Regionali, a Bologna Renzi chiude la campagna elettorale tra le contestazioni

Matteo Renzi (ALBERTO PIZZOLI/AFP/Getty Images)
Matteo Renzi (ALBERTO PIZZOLI/AFP/Getty Images)

I numeri ufficiali non ci sono – anche se qualcuno parla di un centinaio almeno di contestatori –  ma il colpo d’occhio della platea presente al Paladozza di Bologna per la chiusura della campagna elettorale del candidato alla presidenza dell’Emilia-Romagna del centrosinistra, Stefano Bonaccini, esponente renziano del Pd, è decisamente meno incoraggiante di quello delle centinaia di militanti accorsi fuori dal palazzetto per contestare il presidente del Consiglio, Matteo Renzi, giunto appunto nel capoluogo emiliano per sostenere il suo “pupillo”.

Come mai la sala in cui erano previsti gli interventi di Bonaccini e Renzi fosse semivuota è presto detto, almeno stando a quanto riportato in un comunicato del Pd che accusa gli antagonisti di aver “prima bloccato gli accessi verso Piazza Azzarita, impedendo a centinaia di cittadini, impauriti, di raggiungere il PalaDozza, e poi assaltando lo storico circolo Pd di via Galliera, il Passepartout, distruggendo il vetro della bacheca dove vengono affissi gli avvisi”. Dalla contestazione, blindata ma sostanzialmente pacifica, si è staccato infatti un gruppetto di militanti antagonisti che ha  distrutto una sede del Pd.
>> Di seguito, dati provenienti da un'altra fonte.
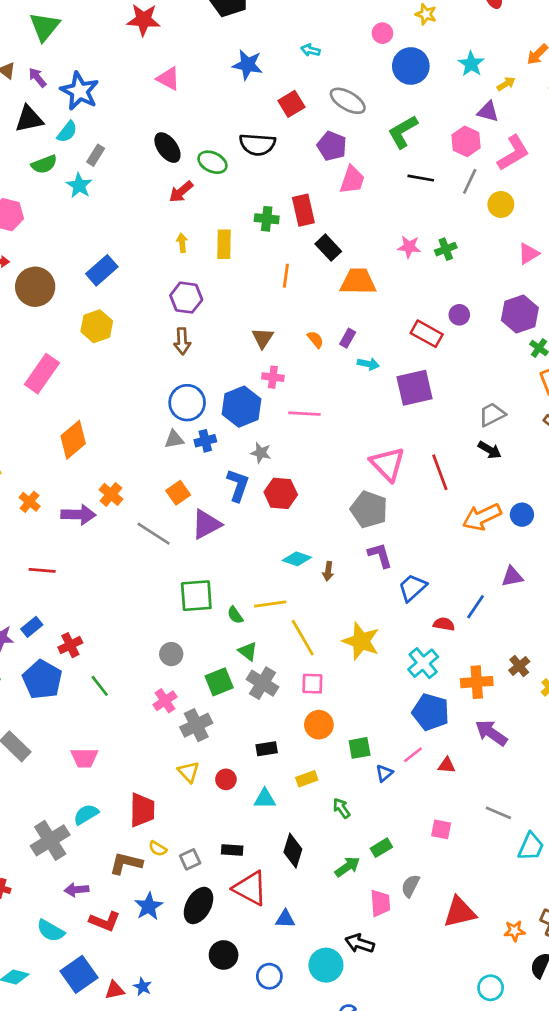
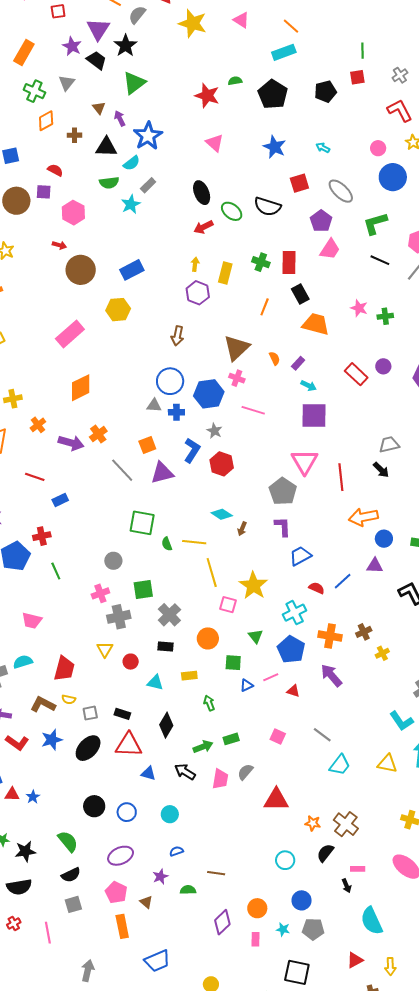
purple hexagon: (186, 298) -> (198, 293), moved
brown triangle: (263, 338) -> (236, 348), size x1.6
purple square: (414, 388) -> (314, 415), moved
blue circle: (522, 515) -> (384, 539), moved
blue rectangle: (32, 627) -> (60, 500), moved
green triangle: (248, 651) -> (255, 636), moved
gray cross: (262, 683) -> (169, 615), moved
pink square: (312, 684) -> (228, 605), moved
yellow semicircle: (158, 849) -> (69, 699), turned -32
red triangle: (250, 888) -> (129, 745), turned -40
black arrow: (360, 943) -> (185, 772), moved
black circle: (224, 955) -> (94, 806), moved
cyan circle: (326, 965) -> (170, 814), size x0.7

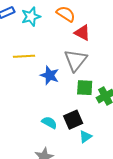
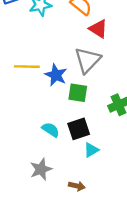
yellow line: (24, 56) -> (27, 67), moved
green square: (85, 88) -> (78, 93), moved

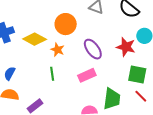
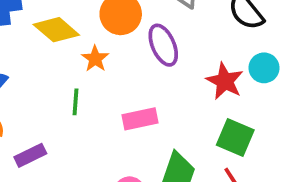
purple ellipse: (93, 49) -> (163, 45), moved

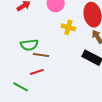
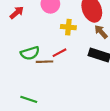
red line: (37, 72) -> (59, 53), moved

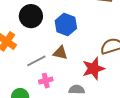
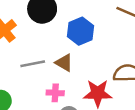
pink cross: (46, 81) -> (55, 93), moved

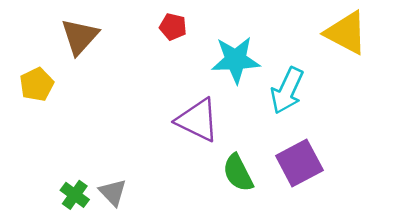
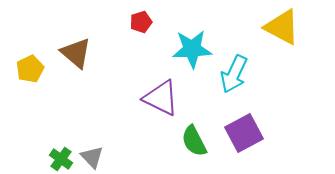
red pentagon: (173, 27) -> (141, 22), turned -30
brown triangle: (80, 37) -> (76, 53), moved, turned -32

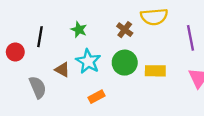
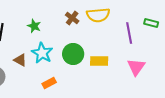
brown cross: (125, 30) -> (72, 18), moved

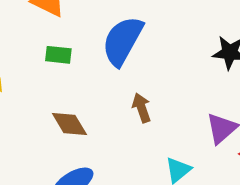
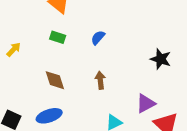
blue semicircle: (122, 41) -> (98, 38), size x0.5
“Solidarietà agli amici del circolo ‘Passepartout’, al segretario e a tutti gli iscritti” è stata espressa dal vicepresidente del partito, Sandra Zampa, secondo la quale “chi ieri sera ha pensato di intimidirli non solo si dimostra privo di argomenti ma davvero si rivela non all’altezza della storia di democrazia di Bologna”. Solidale anche Andrea De Maria, responsabile Formazione politica PD, che ha parlato di “fatti molto gravi che non possono essere sottovalutati. Si è trattato di azioni teppistiche di piccoli gruppi di estremisti”.

“Quando si scende sul piano della violenza e della volontà di impedire ad altri di esprimere il proprio pensiero si sceglie una strada molto pericolosa, che, come ci insegna la storia d’Italia, può portare ad una deriva pericolosissima per la democrazia”, ha commentato De Maria.

Dal canto suo, il premier Renzi ha ironizzato: “Fuori da qui possono dire quello che vogliono, possono tirare le uova faremo le crepes, tirarci i lacrimogeni ma noi non ci fermiamo”. Bonaccini ha invece sfidato i contestatori: “Devono sapere che non ci fanno paura, non ci intimidiscono. Non credano che arretreremo, noi siamo quelli che vogliono la politica con la p maiuscola e non credano che con la prevaricazione possano tenere lontano la gente”.

Il discorso di Renzi

Nel corso del suo intervento al Paladozza il premier Renzi non ha risparmiato come al solito critiche al sindacato: “Non hanno scioperato contro la Fornero ma contro noi e lo fanno per un motivo politico. Noi vogliamo bene ai sindacati che difendono i lavoratori e non i sindacati che difendono la miriade di sigle. Difendiamo il lavoro e non i professionisti della burocrazia”.

Renzi ha spiegato: “Se diciamo che le tutele dell’art.18 sono poco più che un totem ideologico non lo diciamo per abbandonare al loro destino i lavoratori licenziati, ma perché quella tutela non garantisce chi perde il lavoro ma il sistema di welfare”. Poi ha replicato a un’accusa mossagli dalla segretaria Cgil, Susanna Camusso: “Quando dicono che la nostra riforma è quella di Margaret Thatcher ricordo che lei diceva che la società non esiste. Io se c’è una cosa in cui credo è il valore della società”.

In apertura di intervento, Renzi si era rivolto ai militanti Pd presenti in sala: “C’è una sensazione strana quando si torna tra tanti amici, che è quella di tornare a casa. Grazie dal profondo del cuore per questo affetto”. Poi ha ringraziato: “Io sono qui innanzitutto per dire grazie del percorso che abbiamo fatto insieme, è una ragione di stima, di rispetto e amicizia. Son qui per dire a un amico che è bello che ti metti in gioco”.